Revision Teil 1 – Zulässigkeit
Zulässigkeit und Begründetheit der Revision, Revisionsfrist, Wiedereinsetzung in den vorigen Stand, Rechtsmittelverzicht
Im ersten Staatsexamen spielt oft die Zulässigkeit einer Revision im StPO-Teil der Strafrechtsklausur eine Rolle und ist gutachterlich zu prüfen. Im zweiten Staatsexamen bedarf es einer Zulässigkeitsprüfung bei der Klausurkonstellation einer eingelegten, jedoch noch nicht begründeten Revision oder wenn nach den Erfolgsaussichten eines Rechtsmittels gefragt wird. Besondere Zulässigkeitsprobleme bestehen meist nicht und eine knappe Darstellung ist sinnvoll.

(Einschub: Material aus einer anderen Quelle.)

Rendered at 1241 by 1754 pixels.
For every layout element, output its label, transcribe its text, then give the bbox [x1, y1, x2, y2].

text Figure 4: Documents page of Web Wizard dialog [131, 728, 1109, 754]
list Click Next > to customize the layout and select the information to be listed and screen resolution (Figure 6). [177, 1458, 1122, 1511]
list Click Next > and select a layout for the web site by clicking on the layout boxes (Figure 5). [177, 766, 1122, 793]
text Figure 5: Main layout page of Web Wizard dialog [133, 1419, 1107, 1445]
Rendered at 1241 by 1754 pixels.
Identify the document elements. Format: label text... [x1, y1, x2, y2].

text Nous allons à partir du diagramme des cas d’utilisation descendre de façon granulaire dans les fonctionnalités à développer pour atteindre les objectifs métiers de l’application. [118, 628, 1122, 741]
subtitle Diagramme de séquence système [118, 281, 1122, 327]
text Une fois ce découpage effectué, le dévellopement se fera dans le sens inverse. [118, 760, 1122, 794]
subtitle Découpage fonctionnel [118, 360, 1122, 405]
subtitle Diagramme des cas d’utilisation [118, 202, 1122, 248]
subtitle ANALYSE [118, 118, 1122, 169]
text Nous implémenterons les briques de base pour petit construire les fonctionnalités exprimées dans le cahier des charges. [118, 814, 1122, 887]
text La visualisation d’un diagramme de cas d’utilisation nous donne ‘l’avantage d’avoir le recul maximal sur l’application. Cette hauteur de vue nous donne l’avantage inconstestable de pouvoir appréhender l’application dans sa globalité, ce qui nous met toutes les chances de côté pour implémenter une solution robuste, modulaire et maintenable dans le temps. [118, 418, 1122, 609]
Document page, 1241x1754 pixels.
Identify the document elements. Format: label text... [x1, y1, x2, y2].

Weitere Artikel zur Revision sind unter Verfahrenshindernisse (Revision Teil 2), absolute Revisionsgründe (Revision Teil 3) zu finden.
A. Einführung
Die Revision ist ein Rechtsmittel, um ein gerichtliches Urteil zu überprüfen. Gem. § 337 Abs. 1 StPO werden bei der Revision reine Gesetzesverletzungen geprüft, es wird also kein Beweis mehr über Tatsachen erhoben. Das Gesetz ist dann verletzt, wenn eine Rechtsnorm nicht oder nicht richtig angewendet worden ist, vgl. § 337 Abs. 2 StPO.
Das Revisionsgericht entscheidet dabei meist nicht selbst abschließend über den Fall, sondern verweist an eine andere Abteilung (Amtsgericht) oder Strafkammer (Landgericht) des Gerichts, dessen Urteil aufgehoben wird, zurück (vgl. § 354 Abs. 2 StPO).
B. Zulässigkeit der Revision
I. Statthaftigkeit
Die Revision ist gem. § 333 StPO gegen alle erstinstanzlichen Urteile der Landgerichte sowie der Oberlandesgerichte und Berufungsurteile der Landgerichte statthaft. Gegen erstinstanzliche Urteile des Amtsgerichts ist nach § 312 StPO die Berufung zulässig, wahlweise kann man aber auch die Revision als Sprungrevision nach § 335 Abs. 1 StPO einlegen. Über die Revision entscheidet das Gericht, welches zur Entscheidung berufen wäre, wenn die Revision nach durchgeführter Berufung eingelegt worden wäre, vgl. § 335 Abs.2 StPO. Dies bedeutet also, dass über die Sprungrevision stets das Oberlandesgericht des jeweiligen Landes entscheidet.
Klausurproblem – Berufung oder Revision: Da neben einer Berufung auch eine Revision in Betracht kommen kann, kann in der Klausur auch eine Abwägung und eine Entscheidung für ein Rechtsmittel gefordert sein. Eine Berufung stellt eine zweite Tatsacheninstanz dar und ermöglicht daher eine umfassende Überprüfung des Urteils . Gegen das Berufungsurteil ist dann noch immer die Revision möglich.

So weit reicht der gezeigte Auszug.